==== Study material

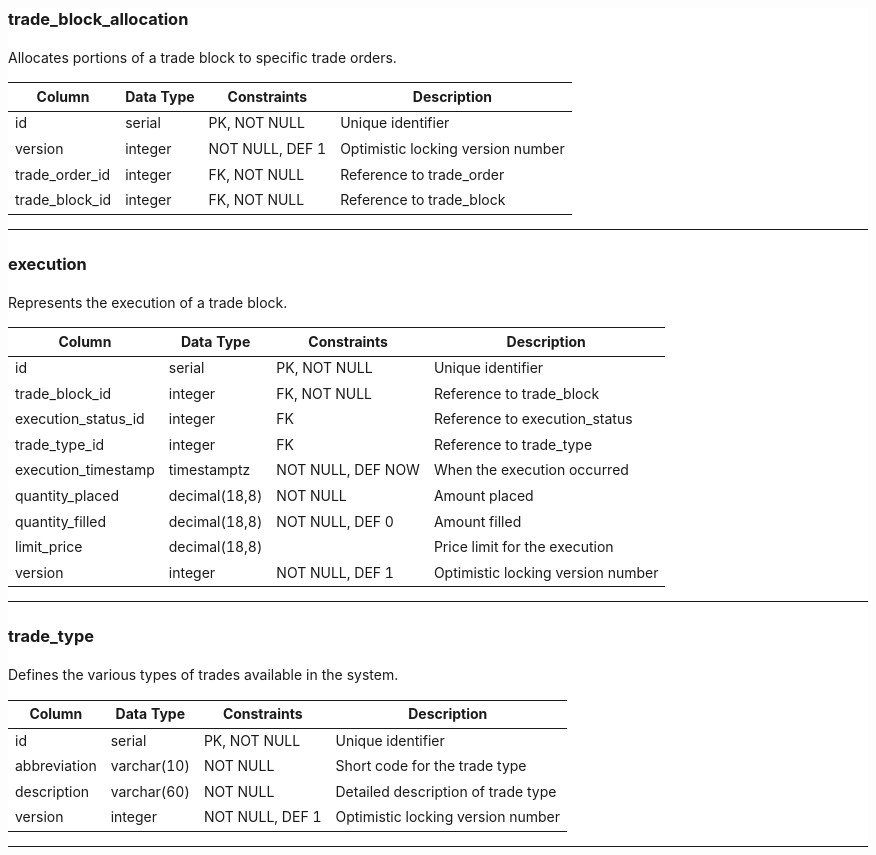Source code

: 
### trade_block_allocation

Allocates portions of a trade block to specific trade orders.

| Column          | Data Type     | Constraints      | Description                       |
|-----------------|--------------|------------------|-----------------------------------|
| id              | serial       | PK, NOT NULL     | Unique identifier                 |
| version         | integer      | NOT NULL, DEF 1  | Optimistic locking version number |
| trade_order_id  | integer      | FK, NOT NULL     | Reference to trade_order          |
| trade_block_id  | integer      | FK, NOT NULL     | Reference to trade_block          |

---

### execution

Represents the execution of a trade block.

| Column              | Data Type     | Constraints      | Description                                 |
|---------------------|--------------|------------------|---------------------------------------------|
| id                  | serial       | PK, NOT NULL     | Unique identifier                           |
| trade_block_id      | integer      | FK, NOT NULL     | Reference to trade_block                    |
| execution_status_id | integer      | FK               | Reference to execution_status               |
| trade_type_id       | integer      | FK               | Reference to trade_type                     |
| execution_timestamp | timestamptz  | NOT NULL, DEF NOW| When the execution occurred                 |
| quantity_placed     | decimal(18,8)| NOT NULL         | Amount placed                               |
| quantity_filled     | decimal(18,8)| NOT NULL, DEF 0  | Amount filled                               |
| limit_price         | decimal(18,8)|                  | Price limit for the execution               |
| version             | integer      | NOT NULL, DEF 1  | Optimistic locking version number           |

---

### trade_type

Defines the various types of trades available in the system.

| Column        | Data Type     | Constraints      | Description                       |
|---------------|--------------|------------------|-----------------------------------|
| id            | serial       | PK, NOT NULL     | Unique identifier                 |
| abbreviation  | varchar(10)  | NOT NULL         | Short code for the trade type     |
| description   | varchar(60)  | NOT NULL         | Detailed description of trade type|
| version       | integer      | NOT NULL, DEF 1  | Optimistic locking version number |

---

========

None of the images should be copied, but every entry must be given again exactly.

▶ _Finished task_:
Source code

: 
### trade_block_allocation

Allocates portions of a trade block to specific trade orders.

| Column          | Data Type     | Constraints      | Description                       |
|-----------------|--------------|------------------|-----------------------------------|
| id              | serial       | PK, NOT NULL     | Unique identifier                 |
| version         | integer      | NOT NULL, DEF 1  | Optimistic locking version number |
| trade_order_id  | integer      | FK, NOT NULL     | Reference to trade_order          |
| trade_block_id  | integer      | FK, NOT NULL     | Reference to trade_block          |

---

### execution

Represents the execution of a trade block.

| Column              | Data Type     | Constraints      | Description                                 |
|---------------------|--------------|------------------|---------------------------------------------|
| id                  | serial       | PK, NOT NULL     | Unique identifier                           |
| trade_block_id      | integer      | FK, NOT NULL     | Reference to trade_block                    |
| execution_status_id | integer      | FK               | Reference to execution_status               |
| trade_type_id       | integer      | FK               | Reference to trade_type                     |
| execution_timestamp | timestamptz  | NOT NULL, DEF NOW| When the execution occurred                 |
| quantity_placed     | decimal(18,8)| NOT NULL         | Amount placed                               |
| quantity_filled     | decimal(18,8)| NOT NULL, DEF 0  | Amount filled                               |
| limit_price         | decimal(18,8)|                  | Price limit for the execution               |
| version             | integer      | NOT NULL, DEF 1  | Optimistic locking version number           |

---

### trade_type

Defines the various types of trades available in the system.

| Column        | Data Type     | Constraints      | Description                       |
|---------------|--------------|------------------|-----------------------------------|
| id            | serial       | PK, NOT NULL     | Unique identifier                 |
| abbreviation  | varchar(10)  | NOT NULL         | Short code for the trade type     |
| description   | varchar(60)  | NOT NULL         | Detailed description of trade type|
| version       | integer      | NOT NULL, DEF 1  | Optimistic locking version number |

---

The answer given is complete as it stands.